Further, above-mentioned dimension-reduction treatment module includes:
Significance test module for carrying out significance test to the parameter signal, and exports significant characteristics signal;
Principal component analysis module obtains principal component electrocardiosignal for carrying out dimensionality reduction to the significant characteristics signal.
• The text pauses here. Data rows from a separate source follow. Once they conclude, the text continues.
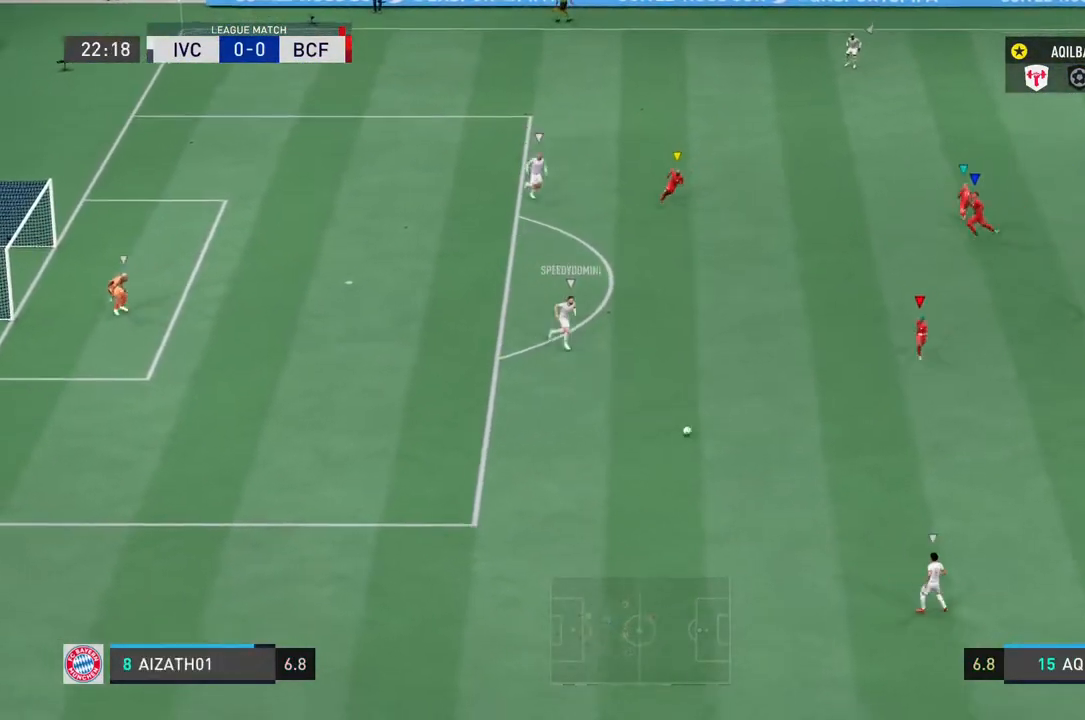
Gameplay with a controller (PlayStation layout); each line is a JSON object with the inputs held at the frame after it. "events" lists button and stick changes between this image and that frame as [ms after this image, input, new state], when the widget could be followed in between. Not read: L3 R3.
{"buttons": [], "left_stick": "down", "right_stick": "center", "events": []}
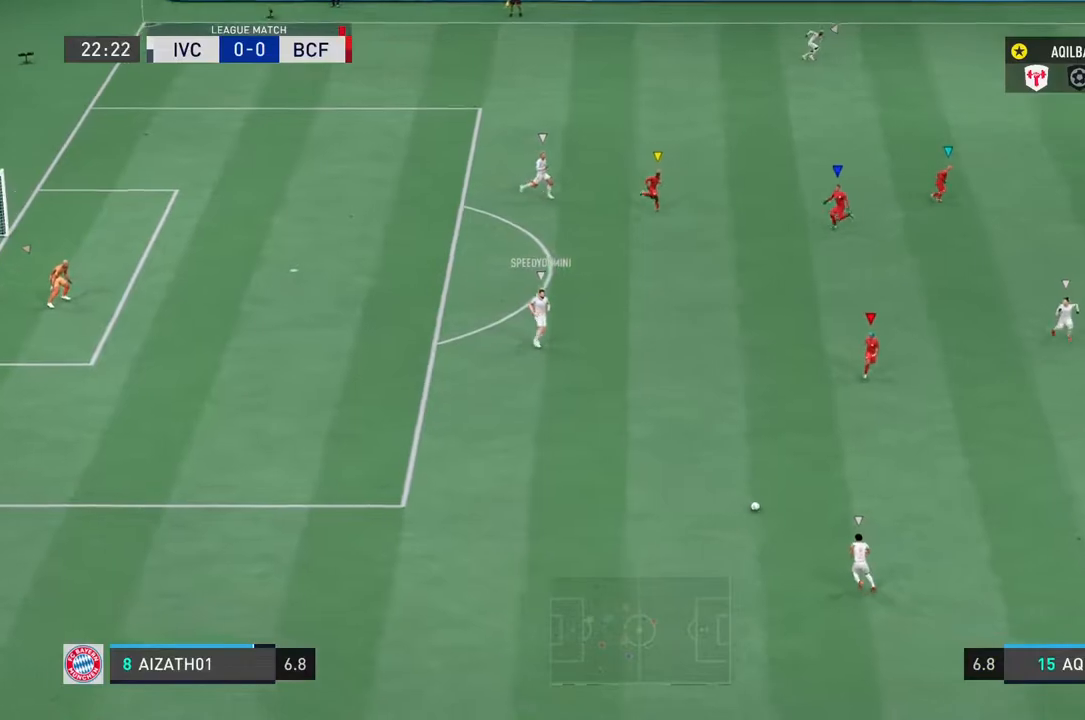
{"buttons": [], "left_stick": "down-right", "right_stick": "center", "events": [[383, "left_stick", "down-right"]]}
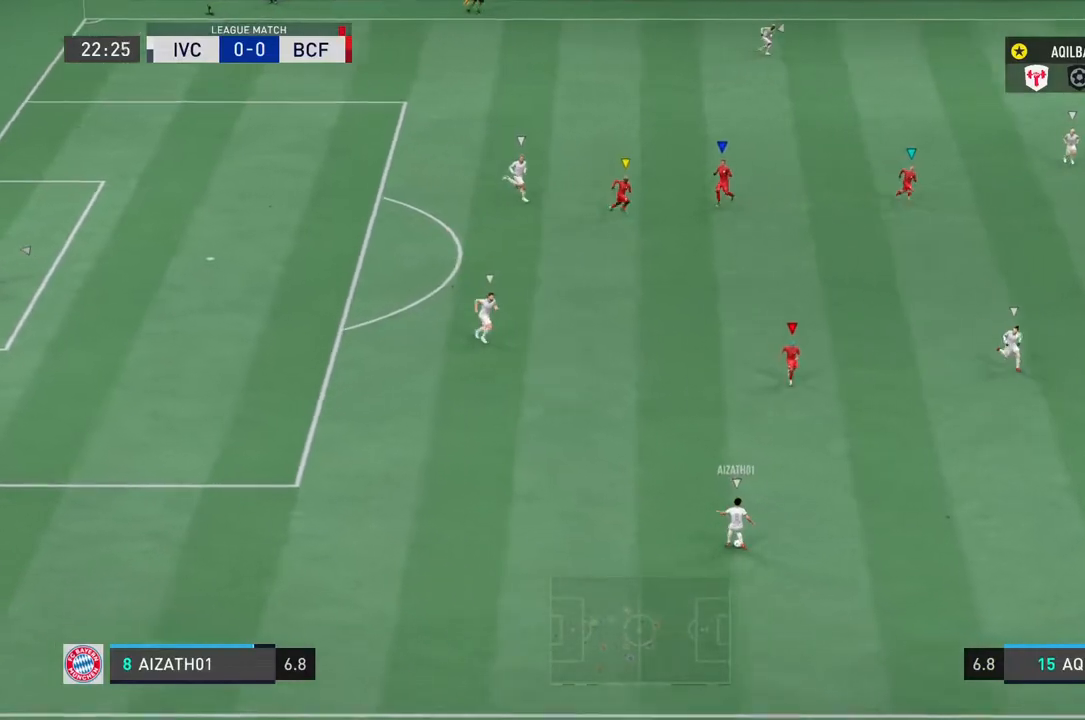
{"buttons": ["L2"], "left_stick": "down-left", "right_stick": "center", "events": [[217, "left_stick", "down"], [267, "L2", "down"], [350, "left_stick", "down-left"]]}
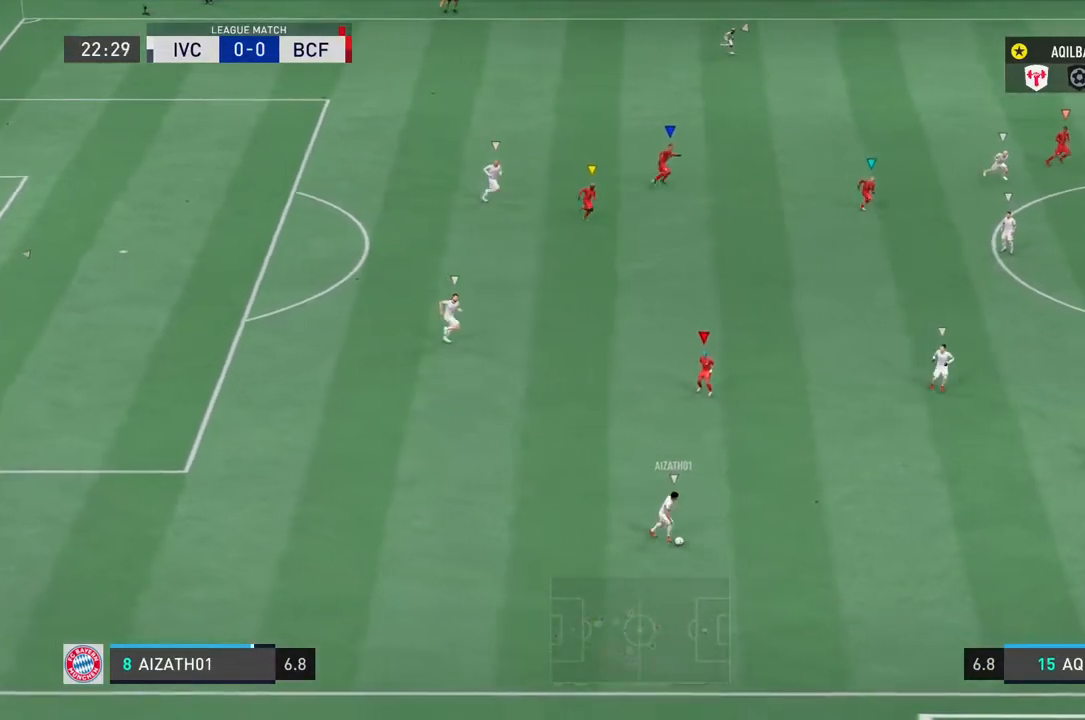
{"buttons": ["L2"], "left_stick": "down-left", "right_stick": "center", "events": []}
Further, above-mentioned significance test unit includes:
Standardization unit obtains standard cardioelectric signal for being standardized to the parameter signal;
The standard cardioelectric signal is carried out variance analysis and F is examined by significant characteristics signal extraction unit, is extracted significant
Property characteristic signal.
The present embodiment obtains the significant characteristics signal that contribution rate is high, conspicuousness is high using significance test, then uses
Principal Component Analysis carries out dimensionality reduction to significant characteristics signal, obtains principal component electrocardiosignal.By principal component analysis and significantly
Property the method that combines of analysis, dimensionality reduction denoising can be effectively realized, improve the convergence precision and extraction effect of neural network.With
Training uses the corresponding principal component electrocardiosignal of parameter signal as the input sample of neural network, the breathing letter obtained with impedance method
Training objective number as neural network, training neural network, constructs neural network training model.By test parameter signal pair
The principal component electrocardiosignal answered is input in neural network training model, can obtain the second breath signal, and then can calculate
Second respiratory rate.
In the description of this specification, reference term " one embodiment ", " some embodiments ", " example ", " specifically show
The description of example " or " some examples " etc. means specific features, structure, material or spy described in conjunction with this embodiment or example
Point is included at least one embodiment or example of the invention.In the present specification, schematic expression of the above terms are not
Centainly refer to identical embodiment or example.Moreover, particular features, structures, materials, or characteristics described can be any
One or more embodiment or examples in can be combined in any suitable manner.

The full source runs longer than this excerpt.